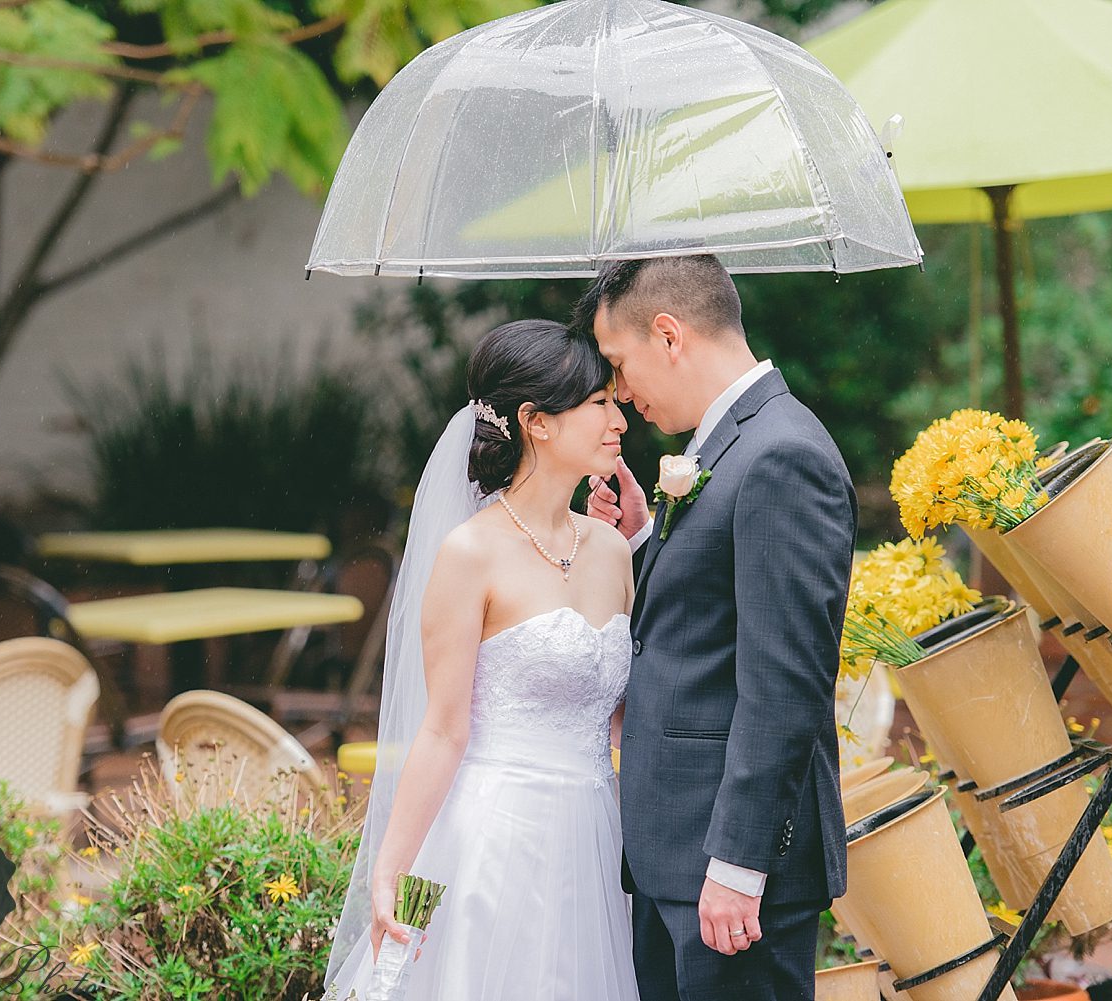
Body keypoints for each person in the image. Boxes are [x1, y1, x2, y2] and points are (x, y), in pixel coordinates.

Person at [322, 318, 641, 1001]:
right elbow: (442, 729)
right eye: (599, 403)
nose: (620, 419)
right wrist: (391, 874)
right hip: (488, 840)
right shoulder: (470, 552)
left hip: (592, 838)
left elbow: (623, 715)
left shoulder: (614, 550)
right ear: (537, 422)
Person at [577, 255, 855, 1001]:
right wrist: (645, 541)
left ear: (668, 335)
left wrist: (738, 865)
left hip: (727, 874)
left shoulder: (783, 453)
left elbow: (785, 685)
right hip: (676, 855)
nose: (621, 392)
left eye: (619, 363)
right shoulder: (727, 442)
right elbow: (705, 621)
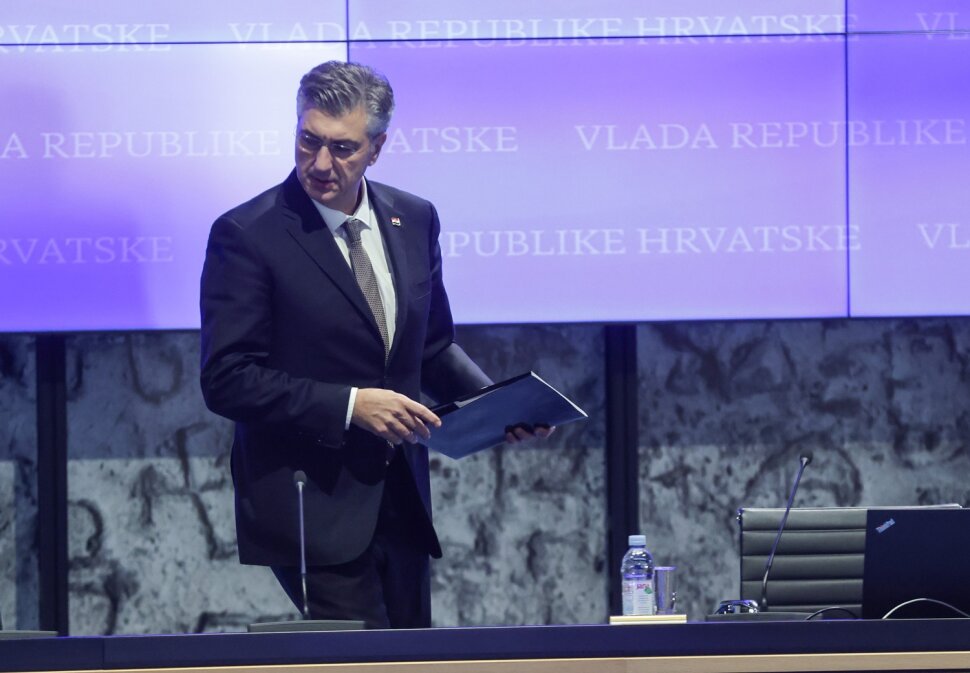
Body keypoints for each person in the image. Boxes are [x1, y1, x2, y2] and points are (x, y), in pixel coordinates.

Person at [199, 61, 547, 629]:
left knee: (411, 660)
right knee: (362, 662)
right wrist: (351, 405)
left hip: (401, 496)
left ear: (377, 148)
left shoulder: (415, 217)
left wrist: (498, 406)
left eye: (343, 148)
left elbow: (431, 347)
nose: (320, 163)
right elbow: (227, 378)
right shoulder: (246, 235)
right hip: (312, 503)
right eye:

____________________

### What needs to be done
Could you show every line of the material that includes the string "wrist"?

### Exercise solution
right wrist: (391, 874)
right wrist: (645, 541)
left wrist: (738, 865)
right wrist: (351, 405)
left wrist: (498, 406)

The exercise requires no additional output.